» **Exercise details**
How would you say this sentence from the passage on two historians in Spanish: "But before dealing with these events, let’s have a closer look at how they formed their ideas and how they practised history."

» **Text passage**
______________________________

As both historians did not bother much about explicitly formulating their theoretical points of view, much evidence is indirect and/or circumstantial, yet the way both dealt with the dramatic outcome of their own times and handled the brutal interference of political actuality in their private lives and their role in society as leading historians allow a lot of critical insight. More generally, the difference in their approach and its consequences may be linked with the debate on history and its role in society in the general cultural crisis following World War I.
But before dealing with these events, let’s have a closer look at how they formed their ideas and how they practised history.

______________________________

» **Provided records**
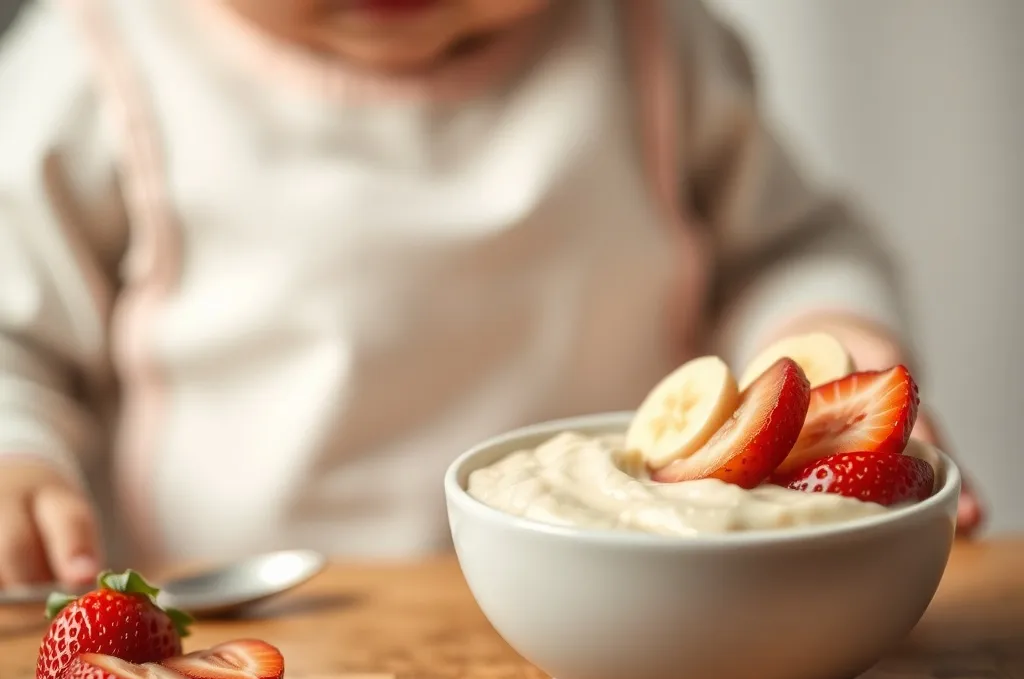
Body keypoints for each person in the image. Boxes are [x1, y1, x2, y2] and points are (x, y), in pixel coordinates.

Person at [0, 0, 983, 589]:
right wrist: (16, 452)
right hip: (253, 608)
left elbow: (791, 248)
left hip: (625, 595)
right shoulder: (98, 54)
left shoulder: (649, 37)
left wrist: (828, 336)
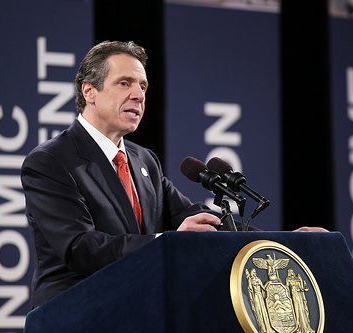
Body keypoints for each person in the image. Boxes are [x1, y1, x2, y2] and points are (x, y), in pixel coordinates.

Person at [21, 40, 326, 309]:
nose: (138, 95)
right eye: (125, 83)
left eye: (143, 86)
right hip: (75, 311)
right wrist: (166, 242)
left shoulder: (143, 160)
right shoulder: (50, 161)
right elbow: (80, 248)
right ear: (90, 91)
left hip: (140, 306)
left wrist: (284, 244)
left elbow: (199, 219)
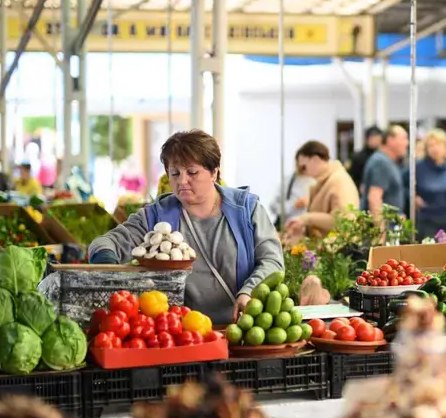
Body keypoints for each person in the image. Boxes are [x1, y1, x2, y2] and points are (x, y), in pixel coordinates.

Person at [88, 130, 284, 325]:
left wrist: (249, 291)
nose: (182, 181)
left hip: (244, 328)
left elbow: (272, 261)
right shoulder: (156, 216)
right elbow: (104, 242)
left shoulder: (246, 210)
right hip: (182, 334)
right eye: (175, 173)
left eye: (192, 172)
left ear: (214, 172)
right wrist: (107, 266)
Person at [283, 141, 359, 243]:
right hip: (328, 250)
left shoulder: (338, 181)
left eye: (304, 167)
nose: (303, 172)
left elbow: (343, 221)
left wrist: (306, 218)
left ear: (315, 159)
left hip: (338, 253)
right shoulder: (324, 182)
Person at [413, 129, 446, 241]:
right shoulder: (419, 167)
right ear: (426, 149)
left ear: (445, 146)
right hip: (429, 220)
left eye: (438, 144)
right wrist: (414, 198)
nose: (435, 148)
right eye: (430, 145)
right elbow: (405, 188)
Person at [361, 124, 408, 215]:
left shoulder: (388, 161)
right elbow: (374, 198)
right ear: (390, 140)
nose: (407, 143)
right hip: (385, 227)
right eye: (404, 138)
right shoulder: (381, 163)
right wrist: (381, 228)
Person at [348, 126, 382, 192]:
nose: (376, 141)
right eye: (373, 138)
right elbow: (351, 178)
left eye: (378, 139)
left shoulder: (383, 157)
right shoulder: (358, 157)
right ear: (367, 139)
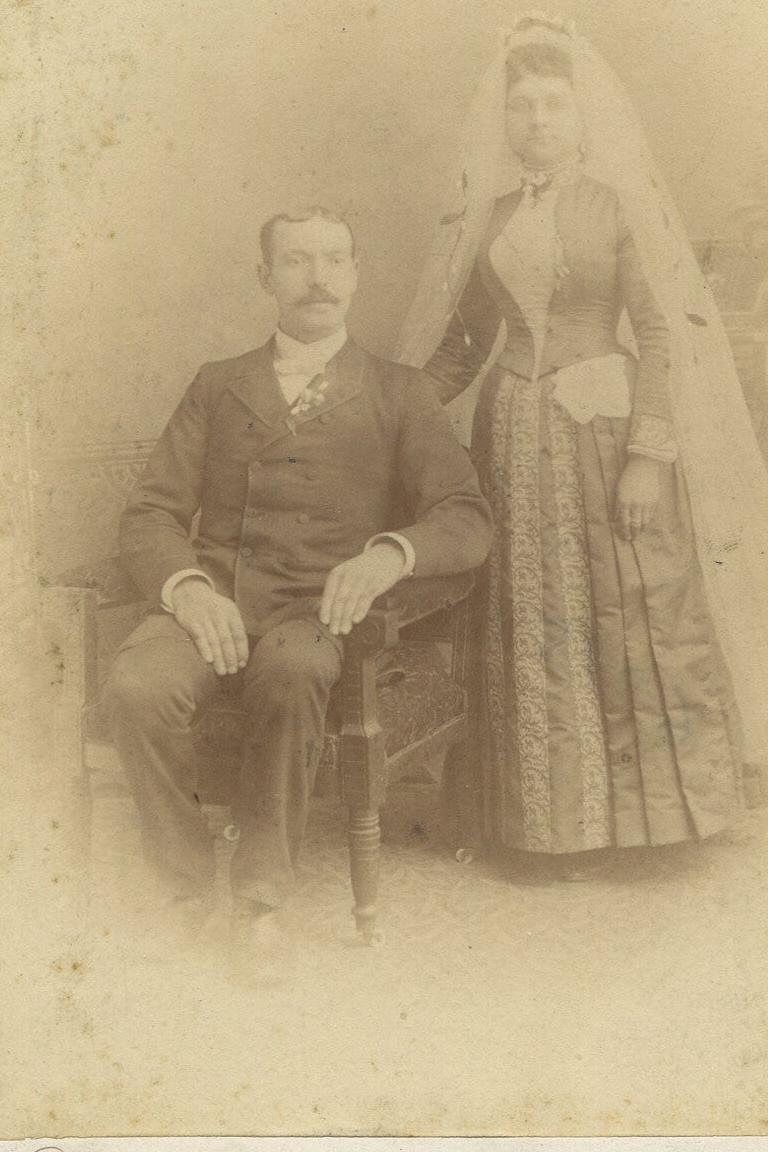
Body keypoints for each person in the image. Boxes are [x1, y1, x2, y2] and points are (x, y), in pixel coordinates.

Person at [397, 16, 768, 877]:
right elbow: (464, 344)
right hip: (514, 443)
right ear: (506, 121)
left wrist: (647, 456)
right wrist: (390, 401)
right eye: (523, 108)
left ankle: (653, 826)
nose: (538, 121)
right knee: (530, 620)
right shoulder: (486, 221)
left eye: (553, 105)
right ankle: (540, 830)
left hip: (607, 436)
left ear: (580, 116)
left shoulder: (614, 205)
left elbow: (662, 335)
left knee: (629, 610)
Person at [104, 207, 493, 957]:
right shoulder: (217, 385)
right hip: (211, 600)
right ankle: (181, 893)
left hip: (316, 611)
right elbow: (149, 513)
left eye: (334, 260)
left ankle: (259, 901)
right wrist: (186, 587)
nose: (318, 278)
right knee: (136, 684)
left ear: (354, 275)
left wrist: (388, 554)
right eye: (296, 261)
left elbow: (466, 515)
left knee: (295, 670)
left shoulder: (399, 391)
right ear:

______________________________

» **Task solution**
Pero antes de ocuparnos de estos acontecimientos, examinemos más de cerca cómo formaron sus ideas y cómo practicaron la historia.